- Supplied text:
┄┄┄┄┄┄┄┄┄┄

How Interferometers Work & How We Save You Time & Money

A simple way to think interference is to consider two waves on the surface of a pond colliding with one another. If you throw two rocks into a pond, they both create concentric waves that move away from where the rocks entered. If the waves intersect, traveling in opposite directions, you may see them interfere with one another, creating a certain result, like a bigger or smaller wave, or no wave at all.

That result is similar to the interference patterns we observe using interferometry, as light waves can behave similarly to how the waves on a pond do.

In terms of light waves creating a pattern, as two or more interact, the heights of the separate waves can be added together, resulting in an interference pattern. From there, we can determine specific, meaningful properties of the waves, such as wavelength type or refractive index changes.

But, how is the principle of interference applied to interferometry technology? Well, an interferometer will split a beam of light—rather than test two separate light sources against one another—into two beams that then travel different routes, or optical paths, and are then recombined to produce an interference pattern, or interferogram, that is observed and collected using a detector.

Now, there are different types of interference. Two of those include constructive interference and destructive interference. Total constructive interference happens when the peaks and troughs of two or more waves perfectly meet up. When added together, you can construct a larger wave, the size of which is equal to the sum of the heights and depths of the two waves at each point where they are physically interacting.

On the other hand, total destructive interference occurs when the peaks of one or more waves meet and match the troughs of an identical wave. Adding these together results in them cancelling each other out, hence the term “destructive.”

In phase shifting interferometers (PSI), the reference is moved in precise increments proportionately to the test surface using mechanical oscillation. This method is used for sectional surface characterization that requires the interference data acquired during each phase shift to be digitized.

Each increment is a tiny fraction of movement, adjusting the reference surface by mere nanometers. The interferometer captures a new frame of data each time the reference is changed. Once completed, a full 3D image is created, showing the determined surface height or wavefront error.

Fizeau interferometers are commonly used for testing surface figure, flatness, and parallelism of components such as optical flats. Generally, a fabricated lens or mirror is compared to a reference piece that has the desired shape. This is accomplished by using a beam splitter to divide the beam from a laser source.

┄┄┄┄┄┄┄┄┄┄

- Problems to work on:
A – In the interferometer text, what components are Fizeau interferometers commonly used to test, and for which properties?
B – Condense the paragraph of the interferometer text that begins "In phase shifting interferometers (PSI)" into a shorter version that keeps its main facts.
C – Write a continuation of the interferometer text, starting after its final sentence.

- Supplied material:
┄┄┄┄┄┄┄┄┄┄

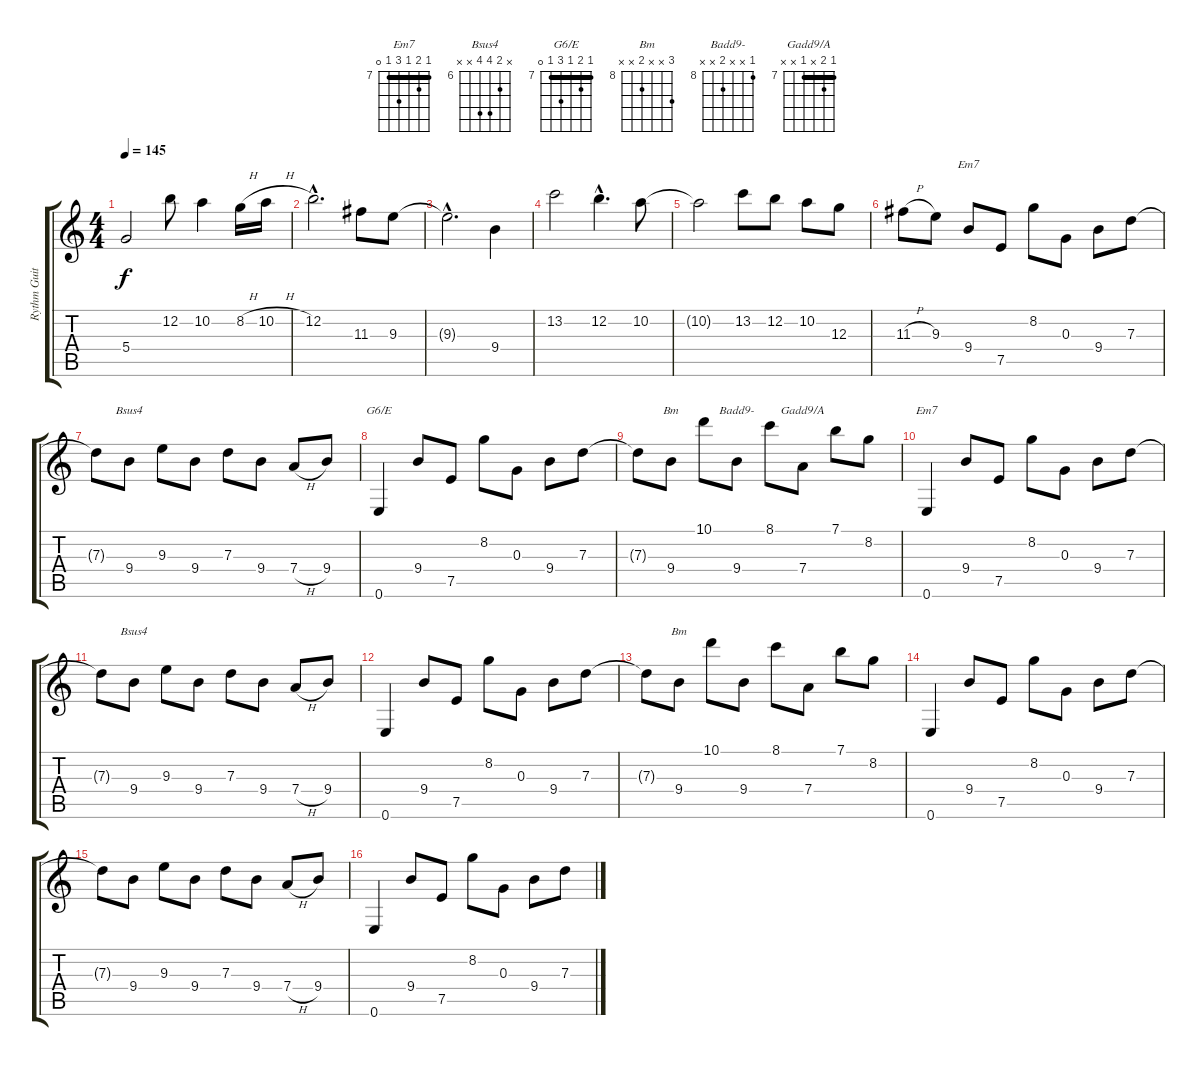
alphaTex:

┄┄┄┄┄┄┄┄┄┄

- Answers for the tasks:
A – Components such as optical flats, for surface figure, flatness, and parallelism.

B – Phase shifting interferometers (PSI) use mechanical oscillation to move the reference in precise increments relative to the test surface. The method serves sectional surface characterization, and the interference data from each phase shift must be digitized.

C –
The reference beam is directed at a high-quality surface, while the test beam is directed to a test surface, or through a test optic and then onto a reflective mirror. As the reflected beams return through the beam splitter, they recombine at the sensor, or camera. This creates an interference pattern, which occurs because of the differences in phase of the two different laser beams as they reflect off of each distinct surface.

The camera records this information as a single measurement frame. It is possible to combine several measurement frames in order to measure the heights of every point on the test surface, or measure the change in wavefront caused by the beam passing through the optic. Wavefront measurement is used to determine the optical quality of an optical component or system. Multiple frames of data are acquired using methods such as phase-shifting.

A Twyman-Green interferometer, like the Michelson interferometer, is a type of amplitude-splitting laser interferometer used to test optical components, assemblies, systems, and optical-grade mechanical surfaces. In fact, it is a variant of the Michelson interferometer. Testing involves measuring the surface shape and transmitted wavefront quality.

These devices work similarly to a Fizeau interferometer, where a light source produces a beam that’s collimated and split in two by the beam splitter. Each beam travels to their respective surfaces, recombining to form an interference pattern.

One particular advantage of the Twyman-Green interferometer is its ability to measure in small locations based on its compact design, resulting in easy positioning despite difficult-to-reach locations. Twyman-Green interferometers are well-suited for measuring larger, concave optics, focal optical systems, aspherical optics or lenses, and moving systems such as adaptive optics and flexible membranes.

PSI are limited by their sensitivity to vibration, and are often moved off the shop floor into metrology labs for controlled measurements. Phase shifting requires sequential adjustments, which has a long enough exposure time that the interferometer inadvertently picks up on any vibrations occurring.

This reduces the accuracy of the measurements taken. To combat the shop floor’s mechanical disturbances, dynamic interferometers are used, as they are impervious to most noise and vibration issues.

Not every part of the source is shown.